Data listing
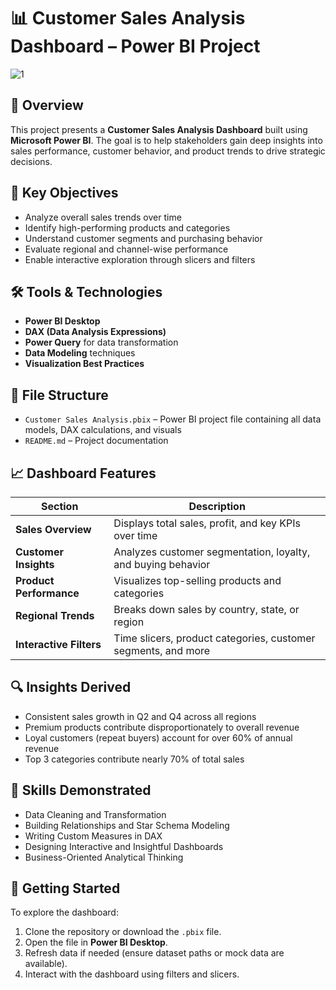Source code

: # 📊 Customer Sales Analysis Dashboard – Power BI Project

![1](https://github.com/user-attachments/assets/9fbbdab4-727f-4d44-a604-2bab73e69866)

## 🧾 Overview

This project presents a **Customer Sales Analysis Dashboard** built using **Microsoft Power BI**. The goal is to help stakeholders gain deep insights into sales performance, customer behavior, and product trends to drive strategic decisions.

## 📌 Key Objectives

- Analyze overall sales trends over time  
- Identify high-performing products and categories  
- Understand customer segments and purchasing behavior  
- Evaluate regional and channel-wise performance  
- Enable interactive exploration through slicers and filters

## 🛠️ Tools & Technologies

- **Power BI Desktop**  
- **DAX (Data Analysis Expressions)**  
- **Power Query** for data transformation  
- **Data Modeling** techniques  
- **Visualization Best Practices**

## 📂 File Structure

- `Customer Sales Analysis.pbix` – Power BI project file containing all data models, DAX calculations, and visuals  
- `README.md` – Project documentation

## 📈 Dashboard Features

| Section | Description |
|--------|-------------|
| **Sales Overview** | Displays total sales, profit, and key KPIs over time |
| **Customer Insights** | Analyzes customer segmentation, loyalty, and buying behavior |
| **Product Performance** | Visualizes top-selling products and categories |
| **Regional Trends** | Breaks down sales by country, state, or region |
| **Interactive Filters** | Time slicers, product categories, customer segments, and more |


## 🔍 Insights Derived

- Consistent sales growth in Q2 and Q4 across all regions  
- Premium products contribute disproportionately to overall revenue  
- Loyal customers (repeat buyers) account for over 60% of annual revenue  
- Top 3 categories contribute nearly 70% of total sales  

## 🧠 Skills Demonstrated

- Data Cleaning and Transformation  
- Building Relationships and Star Schema Modeling  
- Writing Custom Measures in DAX  
- Designing Interactive and Insightful Dashboards  
- Business-Oriented Analytical Thinking  

## 🚀 Getting Started

To explore the dashboard:

1. Clone the repository or download the `.pbix` file.
2. Open the file in **Power BI Desktop**.
3. Refresh data if needed (ensure dataset paths or mock data are available).
4. Interact with the dashboard using filters and slicers.
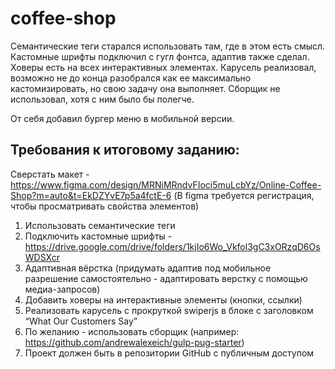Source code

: # coffee-shop

Семантические теги старался использовать там, где в этом есть смысл. Кастомные шрифты подключил с гугл фонтса, адаптив также сделал. Ховеры есть на всех интерактивных элементах. Карусель реализовал, возможно не до конца разобрался как ее максимально кастомизировать, но свою задачу она выполняет. Сборщик не использовал, хотя с ним было бы полегче.

От себя добавил бургер меню в мобильной версии.

## Требования к итоговому заданию:
Сверстать макет - https://www.figma.com/design/MRNiMRndvFIoci5muLcbYz/Online-Coffee-Shop?m=auto&t=EkDZYvE7p5a4fctE-6
(В figma требуется регистрация, чтобы просматривать свойства элементов)

1. Использовать семантические теги
2. Подключить кастомные шрифты - https://drive.google.com/drive/folders/1kjIo6Wo_Vkfol3gC3xORzqD6OsWDSXcr
3. Адаптивная вёрстка (придумать адаптив под мобильное разрешение самостоятельно - адаптировать верстку с помощью медиа-запросов)
4. Добавить ховеры на интерактивные элементы (кнопки, ссылки)
5. Реализовать карусель с прокруткой swiperjs в блоке с заголовком “What Our Customers Say”
6. По желанию - использовать сборщик (например: https://github.com/andrewalexeich/gulp-pug-starter)
7. Проект должен быть в репозитории GitHub с публичным доступом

Goal of the exercise
Once the pictures are set aside, write out each record exactly.

Answer below
Source code

: # 📊 Customer Sales Analysis Dashboard – Power BI Project

![1](https://github.com/user-attachments/assets/9fbbdab4-727f-4d44-a604-2bab73e69866)

## 🧾 Overview

This project presents a **Customer Sales Analysis Dashboard** built using **Microsoft Power BI**. The goal is to help stakeholders gain deep insights into sales performance, customer behavior, and product trends to drive strategic decisions.

## 📌 Key Objectives

- Analyze overall sales trends over time  
- Identify high-performing products and categories  
- Understand customer segments and purchasing behavior  
- Evaluate regional and channel-wise performance  
- Enable interactive exploration through slicers and filters

## 🛠️ Tools & Technologies

- **Power BI Desktop**  
- **DAX (Data Analysis Expressions)**  
- **Power Query** for data transformation  
- **Data Modeling** techniques  
- **Visualization Best Practices**

## 📂 File Structure

- `Customer Sales Analysis.pbix` – Power BI project file containing all data models, DAX calculations, and visuals  
- `README.md` – Project documentation

## 📈 Dashboard Features

| Section | Description |
|--------|-------------|
| **Sales Overview** | Displays total sales, profit, and key KPIs over time |
| **Customer Insights** | Analyzes customer segmentation, loyalty, and buying behavior |
| **Product Performance** | Visualizes top-selling products and categories |
| **Regional Trends** | Breaks down sales by country, state, or region |
| **Interactive Filters** | Time slicers, product categories, customer segments, and more |


## 🔍 Insights Derived

- Consistent sales growth in Q2 and Q4 across all regions  
- Premium products contribute disproportionately to overall revenue  
- Loyal customers (repeat buyers) account for over 60% of annual revenue  
- Top 3 categories contribute nearly 70% of total sales  

## 🧠 Skills Demonstrated

- Data Cleaning and Transformation  
- Building Relationships and Star Schema Modeling  
- Writing Custom Measures in DAX  
- Designing Interactive and Insightful Dashboards  
- Business-Oriented Analytical Thinking  

## 🚀 Getting Started

To explore the dashboard:

1. Clone the repository or download the `.pbix` file.
2. Open the file in **Power BI Desktop**.
3. Refresh data if needed (ensure dataset paths or mock data are available).
4. Interact with the dashboard using filters and slicers.
Source code

: # coffee-shop

Семантические теги старался использовать там, где в этом есть смысл. Кастомные шрифты подключил с гугл фонтса, адаптив также сделал. Ховеры есть на всех интерактивных элементах. Карусель реализовал, возможно не до конца разобрался как ее максимально кастомизировать, но свою задачу она выполняет. Сборщик не использовал, хотя с ним было бы полегче.

От себя добавил бургер меню в мобильной версии.

## Требования к итоговому заданию:
Сверстать макет - https://www.figma.com/design/MRNiMRndvFIoci5muLcbYz/Online-Coffee-Shop?m=auto&t=EkDZYvE7p5a4fctE-6
(В figma требуется регистрация, чтобы просматривать свойства элементов)

1. Использовать семантические теги
2. Подключить кастомные шрифты - https://drive.google.com/drive/folders/1kjIo6Wo_Vkfol3gC3xORzqD6OsWDSXcr
3. Адаптивная вёрстка (придумать адаптив под мобильное разрешение самостоятельно - адаптировать верстку с помощью медиа-запросов)
4. Добавить ховеры на интерактивные элементы (кнопки, ссылки)
5. Реализовать карусель с прокруткой swiperjs в блоке с заголовком “What Our Customers Say”
6. По желанию - использовать сборщик (например: https://github.com/andrewalexeich/gulp-pug-starter)
7. Проект должен быть в репозитории GitHub с публичным доступом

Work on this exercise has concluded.